Task objective: Return the listing below exactly. Leave its pictures out.

- - - - - - -

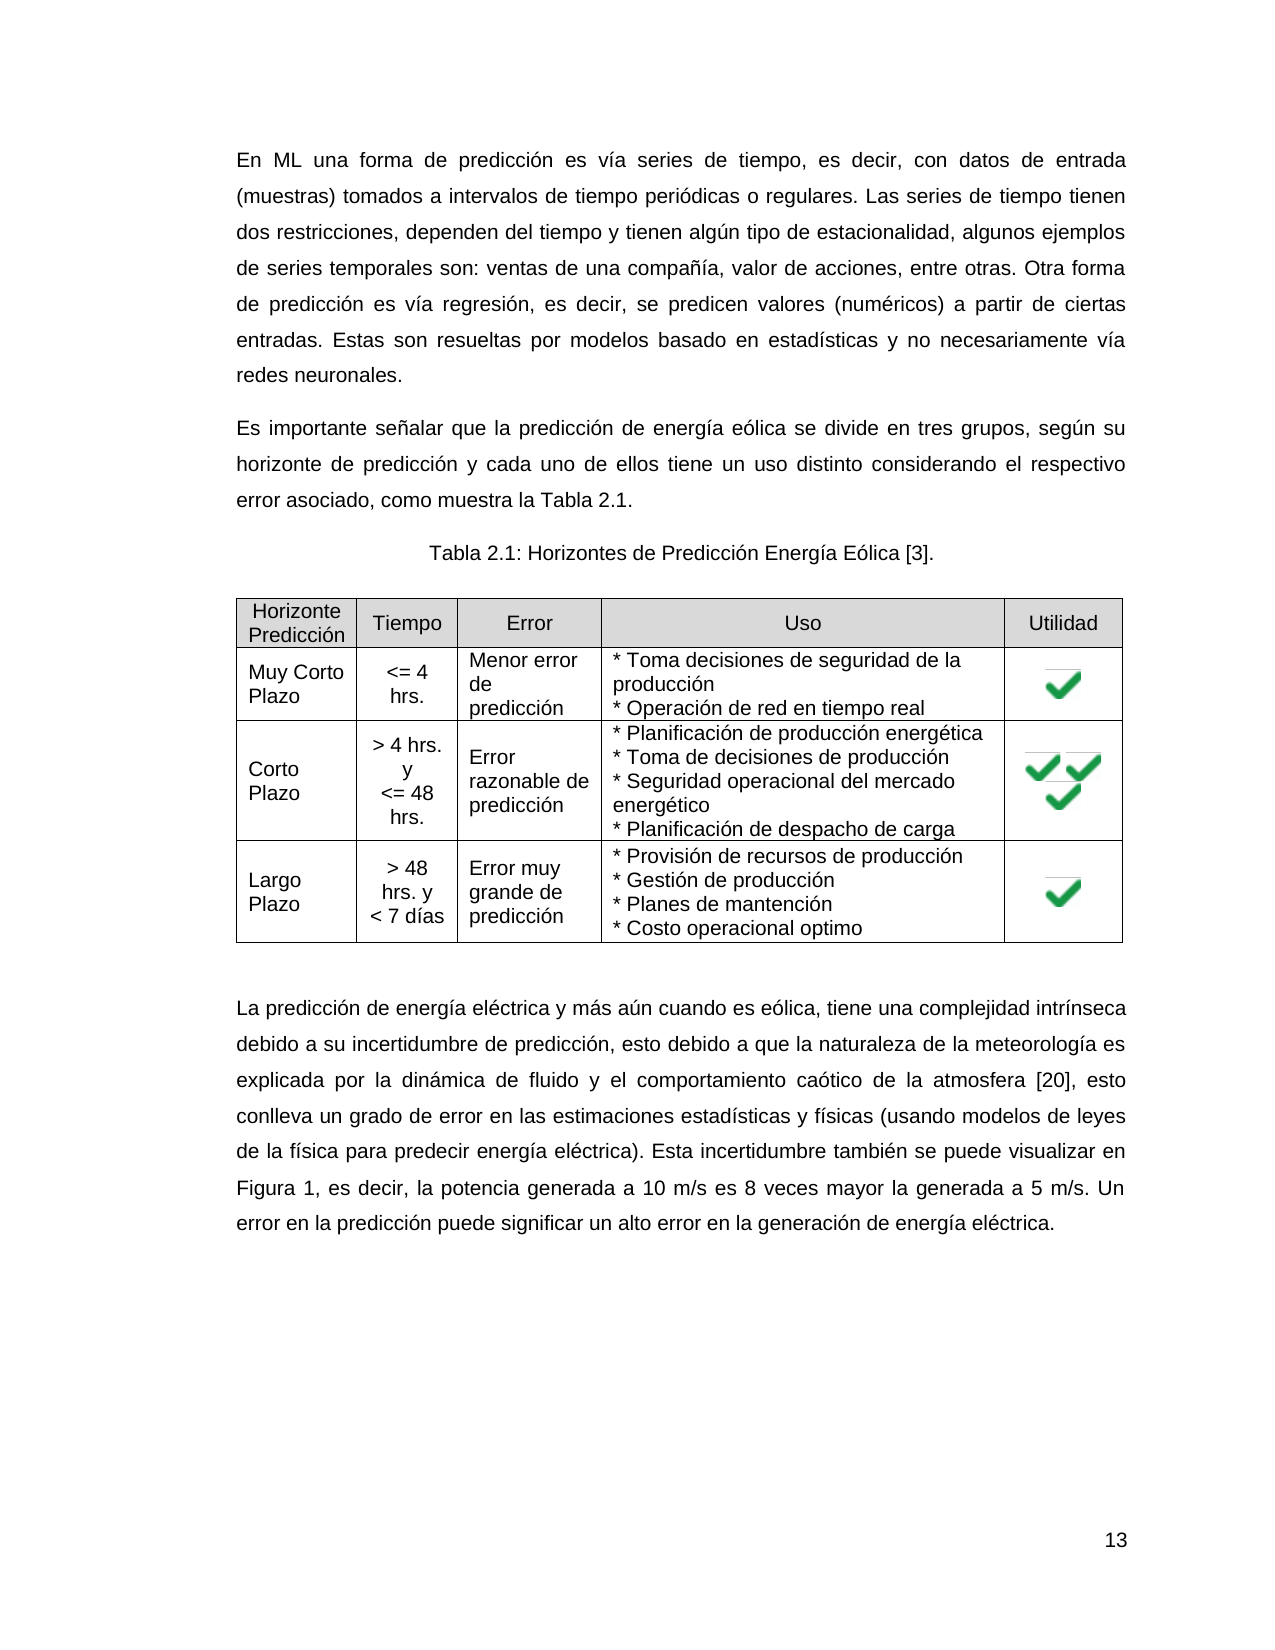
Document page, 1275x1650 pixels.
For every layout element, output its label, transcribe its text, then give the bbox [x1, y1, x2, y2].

table_header Uso [602, 599, 1004, 647]
table_header Error [458, 599, 601, 647]
table_cell * Toma decisiones de seguridad de la producción * Operación de red en tiempo real [602, 648, 1004, 719]
table_cell Error razonable de predicción [458, 721, 601, 840]
table_cell > 4 hrs. y <= 48 hrs. [357, 721, 457, 840]
table_cell Error muy grande de predicción [458, 841, 601, 942]
table_cell [1005, 841, 1122, 942]
table_cell <= 4 hrs. [357, 648, 457, 719]
table_cell * Planificación de producción energética * Toma de decisiones de producción * Seguridad operacional del mercado energético * Planificación de despacho de carga [602, 721, 1004, 840]
table_cell Largo Plazo [237, 841, 356, 942]
text Tabla .: Horizontes de Predicción Energía Eólica [3]. [236, 540, 1127, 564]
table_cell > 48 hrs. y < 7 días [357, 841, 457, 942]
table_header Horizonte Predicción [237, 599, 356, 647]
table_header Tiempo [357, 599, 457, 647]
table_cell Muy Corto Plazo [237, 648, 356, 719]
text La predicción de energía eléctrica y más aún cuando es eólica, tiene una complejidad intrínseca debido a su incertidumbre de predicción, esto debido a que la naturaleza de la meteorología es explicada por la dinámica de fluido y el comportamiento caótico de la atmosfera [20], esto conlleva un grado de error en las estimaciones estadísticas y físicas (usando modelos de leyes de la física para predecir energía eléctrica). Esta incertidumbre también se puede visualizar en Figura 1, es decir, la potencia generada a 10 m/s es 8 veces mayor la generada a 5 m/s. Un error en la predicción puede significar un alto error en la generación de energía eléctrica. [236, 996, 1127, 1235]
table_cell [1005, 648, 1122, 719]
table_header Utilidad [1005, 599, 1122, 647]
table_cell * Provisión de recursos de producción * Gestión de producción * Planes de mantención * Costo operacional optimo [602, 841, 1004, 942]
table_cell Corto Plazo [237, 721, 356, 840]
text Es importante señalar que la predicción de energía eólica se divide en tres grupos, según su horizonte de predicción y cada uno de ellos tiene un uso distinto considerando el respectivo error asociado, como muestra la Tabla 2.1. [236, 416, 1127, 512]
table_cell [1005, 721, 1122, 840]
table_cell Menor error de predicción [458, 648, 601, 719]
text En ML una forma de predicción es vía series de tiempo, es decir, con datos de entrada (muestras) tomados a intervalos de tiempo periódicas o regulares. Las series de tiempo tienen dos restricciones, dependen del tiempo y tienen algún tipo de estacionalidad, algunos ejemplos de series temporales son: ventas de una compañía, valor de acciones, entre otras. Otra forma de predicción es vía regresión, es decir, se predicen valores (numéricos) a partir de ciertas entradas. Estas son resueltas por modelos basado en estadísticas y no necesariamente vía redes neuronales. [236, 148, 1127, 387]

- - - - - - -

Task solution:
Document page, 1275x1650 pixels.
For every layout element, output its label, transcribe its text, then give the bbox [x1, y1, x2, y2].

table_header Uso [602, 599, 1004, 647]
table_header Error [458, 599, 601, 647]
table_cell * Toma decisiones de seguridad de la producción * Operación de red en tiempo real [602, 648, 1004, 719]
table_cell Error razonable de predicción [458, 721, 601, 840]
table_cell > 4 hrs. y <= 48 hrs. [357, 721, 457, 840]
table_cell Error muy grande de predicción [458, 841, 601, 942]
table_cell [1005, 841, 1122, 942]
table_cell <= 4 hrs. [357, 648, 457, 719]
table_cell * Planificación de producción energética * Toma de decisiones de producción * Seguridad operacional del mercado energético * Planificación de despacho de carga [602, 721, 1004, 840]
table_cell Largo Plazo [237, 841, 356, 942]
text Tabla .: Horizontes de Predicción Energía Eólica [3]. [236, 540, 1127, 564]
table_cell > 48 hrs. y < 7 días [357, 841, 457, 942]
table_header Horizonte Predicción [237, 599, 356, 647]
table_header Tiempo [357, 599, 457, 647]
table_cell Muy Corto Plazo [237, 648, 356, 719]
text La predicción de energía eléctrica y más aún cuando es eólica, tiene una complejidad intrínseca debido a su incertidumbre de predicción, esto debido a que la naturaleza de la meteorología es explicada por la dinámica de fluido y el comportamiento caótico de la atmosfera [20], esto conlleva un grado de error en las estimaciones estadísticas y físicas (usando modelos de leyes de la física para predecir energía eléctrica). Esta incertidumbre también se puede visualizar en Figura 1, es decir, la potencia generada a 10 m/s es 8 veces mayor la generada a 5 m/s. Un error en la predicción puede significar un alto error en la generación de energía eléctrica. [236, 996, 1127, 1235]
table_cell [1005, 648, 1122, 719]
table_header Utilidad [1005, 599, 1122, 647]
table_cell * Provisión de recursos de producción * Gestión de producción * Planes de mantención * Costo operacional optimo [602, 841, 1004, 942]
table_cell Corto Plazo [237, 721, 356, 840]
text Es importante señalar que la predicción de energía eólica se divide en tres grupos, según su horizonte de predicción y cada uno de ellos tiene un uso distinto considerando el respectivo error asociado, como muestra la Tabla 2.1. [236, 416, 1127, 512]
table_cell [1005, 721, 1122, 840]
table_cell Menor error de predicción [458, 648, 601, 719]
text En ML una forma de predicción es vía series de tiempo, es decir, con datos de entrada (muestras) tomados a intervalos de tiempo periódicas o regulares. Las series de tiempo tienen dos restricciones, dependen del tiempo y tienen algún tipo de estacionalidad, algunos ejemplos de series temporales son: ventas de una compañía, valor de acciones, entre otras. Otra forma de predicción es vía regresión, es decir, se predicen valores (numéricos) a partir de ciertas entradas. Estas son resueltas por modelos basado en estadísticas y no necesariamente vía redes neuronales. [236, 148, 1127, 387]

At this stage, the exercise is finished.